Directions for this task: Rewrite the lines of text in all the records below as a single numbered list, leaving out any blank lines.

Saved entries:
==================================================

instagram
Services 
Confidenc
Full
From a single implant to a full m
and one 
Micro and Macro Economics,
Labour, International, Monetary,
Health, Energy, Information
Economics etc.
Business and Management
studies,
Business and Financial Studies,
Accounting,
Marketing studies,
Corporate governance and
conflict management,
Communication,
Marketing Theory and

==================================================

Answer area:
1. instagram
2. Services 
3. Confidenc
4. Full
5. From a single implant to a full m
6. and one 
7. Micro and Macro Economics,
8. Labour, International, Monetary,
9. Health, Energy, Information
10. Economics etc.
11. Business and Management
12. studies,
13. Business and Financial Studies,
14. Accounting,
15. Marketing studies,
16. Corporate governance and
17. conflict management,
18. Communication,
19. Marketing Theory and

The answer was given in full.